=== Given problem ===
Please continue the passage below about how readers interpret and misread texts, picking up after its final sentence.

=== Source passage ===

========================

Lawrence Durrell, in the conclusion to his first novel in The Alexandria Quartet, wrote the following footnote. Perhaps too grandly, the footnote states, “Does not everything depend on our interpretation of the silence around us?” This is true of all texts. A text is inert, dead if you will, until you open the book, or click on the online title. We bring ourselves into the text, in a sense become the text in our reading/misreading of the author’s intention. This (mis)reading of course, is a fascinating subject, far beyond the boundaries of this blog. But, of course, it is also nothing new.

 

In literary studies and other fields two well-known texts that have been famously “misread” ( in opposition to authorial intention) are Milton’s Paradise Lost and Samuel Richardson’s Clarissa. The blind Milton was a devout Christian and sought to “justify the ways of God to men” in Paradise Lost, a virtual re-writing in contemporary poetic form of the Christian Bible. Yet readers continuously saw his Satan as a hero. This is arguably because, as Satan is a fallen and imperfect character, he was the only character readers could identify with. Milton was most dismayed; this was not his own interpretation at all. Perhaps readers could see a side of him he could not see.

========================

=== Material ===

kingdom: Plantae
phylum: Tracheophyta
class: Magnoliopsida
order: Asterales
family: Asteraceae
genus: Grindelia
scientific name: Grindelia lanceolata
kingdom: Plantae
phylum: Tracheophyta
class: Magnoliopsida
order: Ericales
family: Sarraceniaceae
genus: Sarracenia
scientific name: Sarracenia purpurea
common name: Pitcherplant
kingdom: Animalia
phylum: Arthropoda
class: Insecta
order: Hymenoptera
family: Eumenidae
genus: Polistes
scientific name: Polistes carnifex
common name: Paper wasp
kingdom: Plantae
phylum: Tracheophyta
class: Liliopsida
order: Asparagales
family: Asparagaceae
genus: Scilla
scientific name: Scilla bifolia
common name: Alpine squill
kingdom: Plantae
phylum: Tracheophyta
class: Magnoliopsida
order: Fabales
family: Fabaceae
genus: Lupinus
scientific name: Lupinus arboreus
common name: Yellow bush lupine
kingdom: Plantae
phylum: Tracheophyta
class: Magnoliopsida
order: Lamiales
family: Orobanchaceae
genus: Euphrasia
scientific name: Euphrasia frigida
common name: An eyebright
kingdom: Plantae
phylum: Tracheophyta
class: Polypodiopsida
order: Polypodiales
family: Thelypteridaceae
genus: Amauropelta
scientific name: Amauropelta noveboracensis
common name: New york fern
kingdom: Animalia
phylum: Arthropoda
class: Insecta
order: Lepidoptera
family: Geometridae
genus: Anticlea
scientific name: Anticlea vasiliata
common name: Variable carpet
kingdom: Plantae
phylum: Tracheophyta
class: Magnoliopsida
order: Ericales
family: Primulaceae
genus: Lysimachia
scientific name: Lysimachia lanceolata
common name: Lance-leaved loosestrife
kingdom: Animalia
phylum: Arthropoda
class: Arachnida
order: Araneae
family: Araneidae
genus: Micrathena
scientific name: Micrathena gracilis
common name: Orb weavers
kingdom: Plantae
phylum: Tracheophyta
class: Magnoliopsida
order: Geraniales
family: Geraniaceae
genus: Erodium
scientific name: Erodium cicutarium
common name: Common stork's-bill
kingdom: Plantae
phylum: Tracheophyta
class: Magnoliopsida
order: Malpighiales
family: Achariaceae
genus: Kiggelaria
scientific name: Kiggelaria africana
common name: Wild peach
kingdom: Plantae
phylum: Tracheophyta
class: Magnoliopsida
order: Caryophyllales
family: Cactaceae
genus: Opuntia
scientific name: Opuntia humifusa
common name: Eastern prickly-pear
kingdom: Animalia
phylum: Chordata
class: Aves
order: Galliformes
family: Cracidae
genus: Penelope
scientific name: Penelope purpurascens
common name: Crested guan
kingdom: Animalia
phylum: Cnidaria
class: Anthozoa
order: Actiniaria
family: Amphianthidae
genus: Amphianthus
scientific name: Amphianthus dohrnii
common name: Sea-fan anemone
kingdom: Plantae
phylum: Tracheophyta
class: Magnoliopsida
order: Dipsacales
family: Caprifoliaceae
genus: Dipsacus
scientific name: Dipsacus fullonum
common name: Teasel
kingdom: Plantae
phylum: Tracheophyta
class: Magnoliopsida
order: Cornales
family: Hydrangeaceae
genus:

========================

=== Answer for this exercise ===
 

Samuel Richardson was an 18th century epistolary novelist and also a devout Christian. In his mammoth work Clarissa, he sets his protagonist Clarissa, an innocent, pure woman, against the guiles and deceits of the wicked Lovelace (pronounced, using a British accent, as “Loveless”). Richardson wished to portray her as pure regardless of her rape by Lovelace. Many of his eighteenth century readership thought otherwise. To them Lovelace was a wonderful charmer and Clarissa was a “naughty girl”. Like Milton, he was equally dismayed, and made various changes and appended copious footnotes to the third edition of the book, to sway his readers back to his intention: a virtuous Clarissa who remains pure and redeemable despite the assaults of the barbarian Lovelace. Is the author entitled to do that to his text by the time of the third edition? Surely readers should be free to make their own decisions, see his writing from a point of view entirely unavailable to Richardson and unrestricted by his appellations? Interesting questions.

 

The simple message seems to be that writers’ texts are not their own once published. They become the property of the public to do with as they will, and are vulnerable to the ideologies and sensibilities of the day. However, the reader must bear in mind that her own “reading” of the text points to her own autobiography, her own way of seeing things: her own lebenswelt or lived-world, as the phenomenologists put it.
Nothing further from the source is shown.